Hurkyl has computed the left adjoint. Here's a way to get the right adjoint $R_c$. For any set $X$ and any object $u$ of $\mathcal C$, the value of the presheaf $R(X)$ at the object $u$ is (up to isomorphism natural in both $X$ and $u$) given by $\mathbf{PSh}(\mathcal C(-,u),R(X))$ by Yoneda's Lemma. This in turn is naturally isomorphic to $\mathbf{Set}(\text{eval}_c(\mathcal C(-,u)),X)$, by adjointness, and this is just $\mathbf{Set}(\mathcal C(c,u),X)$, i.e., $X^{\mathcal C(c,u)}$.

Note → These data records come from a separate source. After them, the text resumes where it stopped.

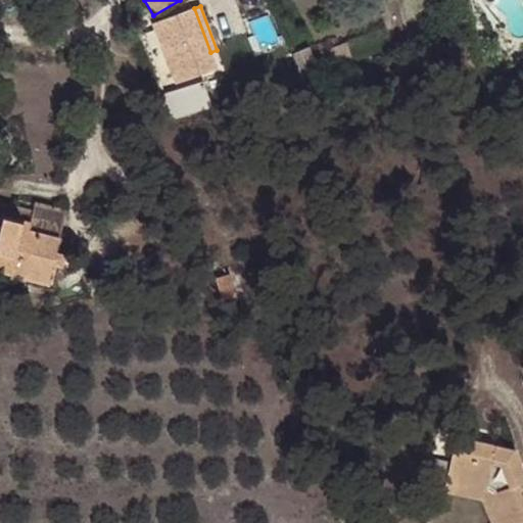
[(154,24),(176,84),(217,69),(210,52),(194,8),(154,24)]
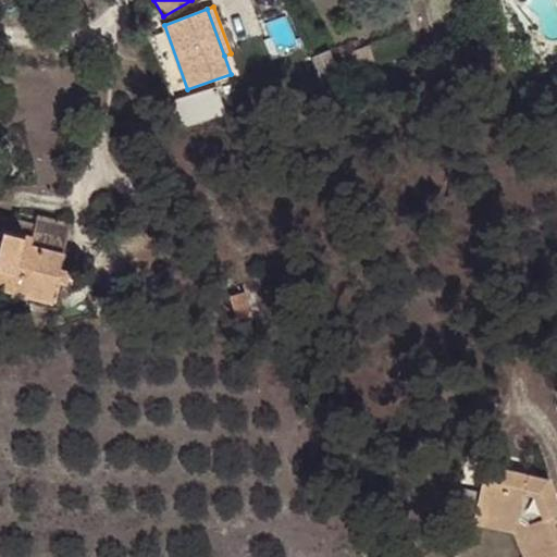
[(217,88),(173,101),(181,127),(224,114),(217,88)]
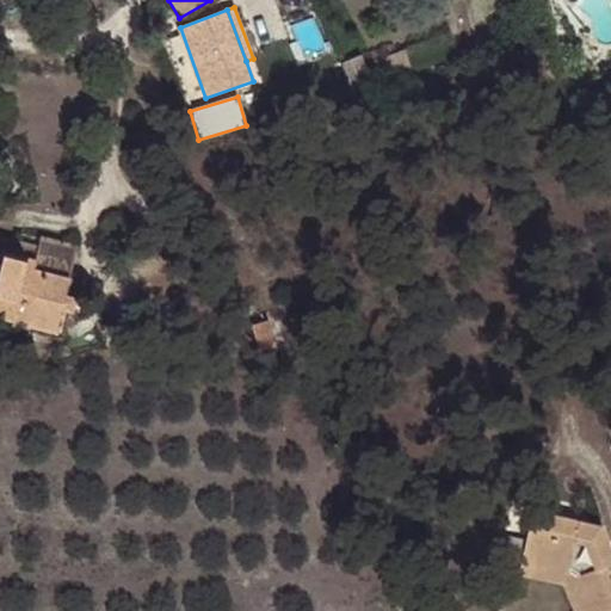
[(60,309),(65,292),(75,246),(38,236),(35,246),(0,238),(0,314),(55,328),(60,309)]
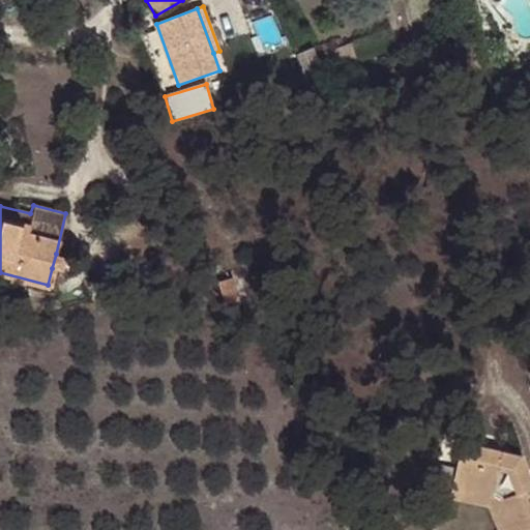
[(65,257),(56,254),(52,268),(58,269),(62,269),(65,257)]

Mac Lane has a good treatment of the Kan extensions in $CWM$. The following is a synopsis for the right Kan extension:
given categories $A,M$ and $C$, the functor $K:M\to C$ induces a functor $A^{K}:A^{C}\to A^{M}$ defined by $A^KS=SK$ and $A^K(\sigma:S\overset{\cdot }{\rightarrow}S')=\sigma K:SK\overset{\cdot }{\rightarrow}S'K.$
In this situation, a right Kan extension is just a right adjoint to $A^K:$
given $T:M\to A,\ $ Ran$_TK$ will satisfy $\mathcal {Nat}[S,$Ran$_KT] \cong \mathcal {Nat}[SK,T].$
In your problem, you have$M=1, C=C, A=\bf{Set}$ and $K:1 \to C$ which induces the functor eval: $\bf{Set}^{C} \to \bf{Set}^1$.
The payoff of all this is that with a little work, you can exhibit Ran$_KT$ as a pointwise limit so these problems become computational. The details are in CWM (2d edition) on p. 234.
Similar results hold for the left Kan extension.